§ **Data for analysis**:

=== Begin Enclosure ===

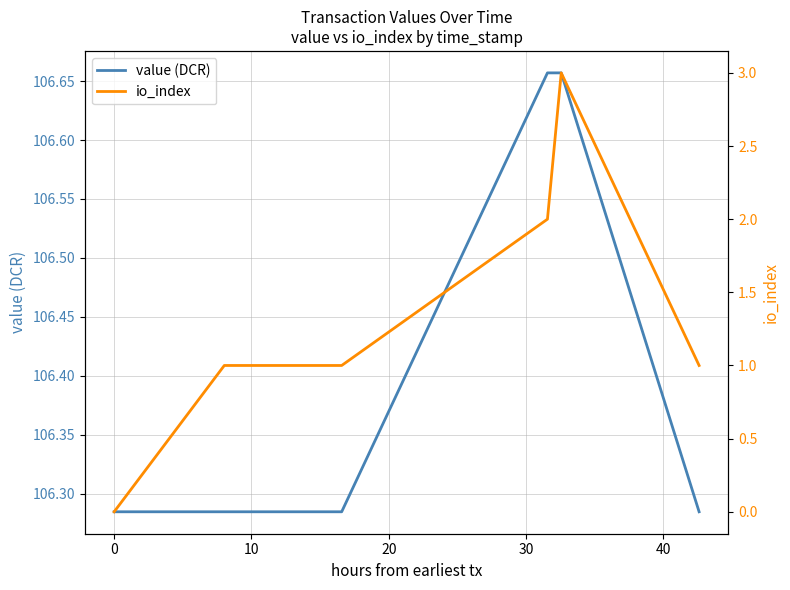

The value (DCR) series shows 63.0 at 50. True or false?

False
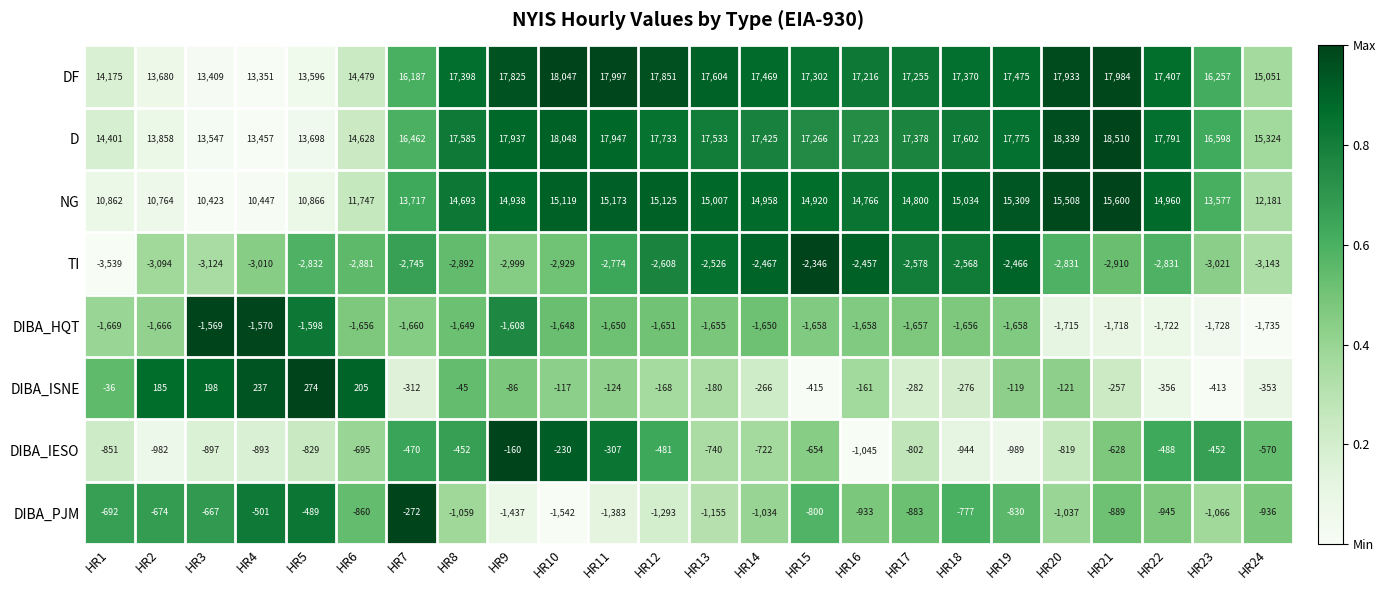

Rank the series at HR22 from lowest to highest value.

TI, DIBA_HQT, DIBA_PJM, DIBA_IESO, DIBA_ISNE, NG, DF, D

=== End Enclosure ===
=== Begin Enclosure ===

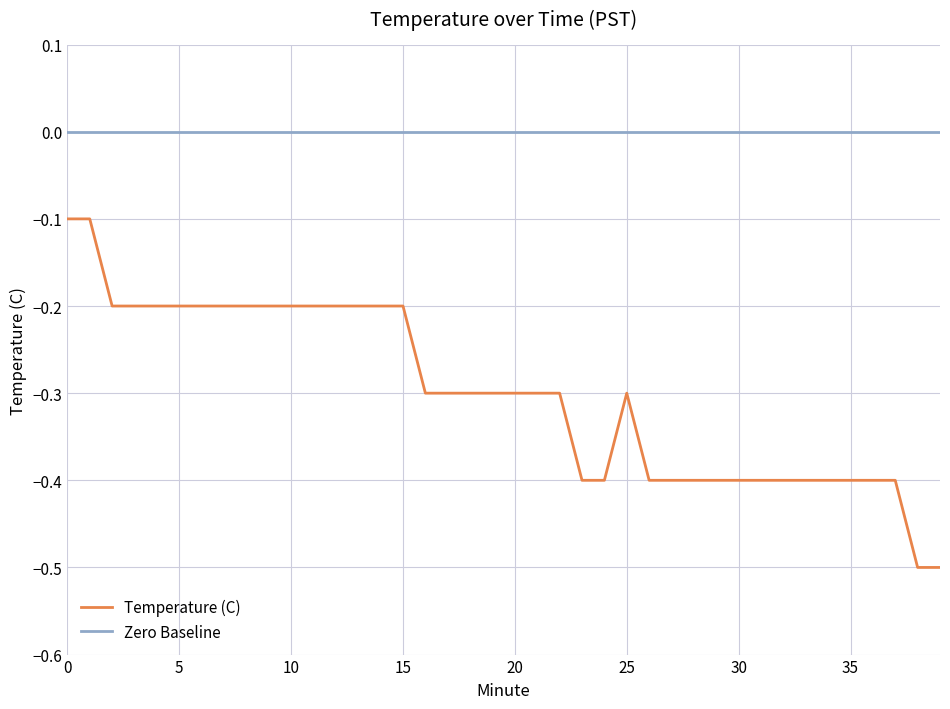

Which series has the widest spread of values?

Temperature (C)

=== End Enclosure ===

§ **What is expected**: Quote everything in the material from the line containing "The value (DCR)" down to the line containing "Rank the series", both lines included, and leave out the pictures.

§ **Response**:
The value (DCR) series shows 63.0 at 50. True or false?

False

Rank the series at HR22 from lowest to highest value.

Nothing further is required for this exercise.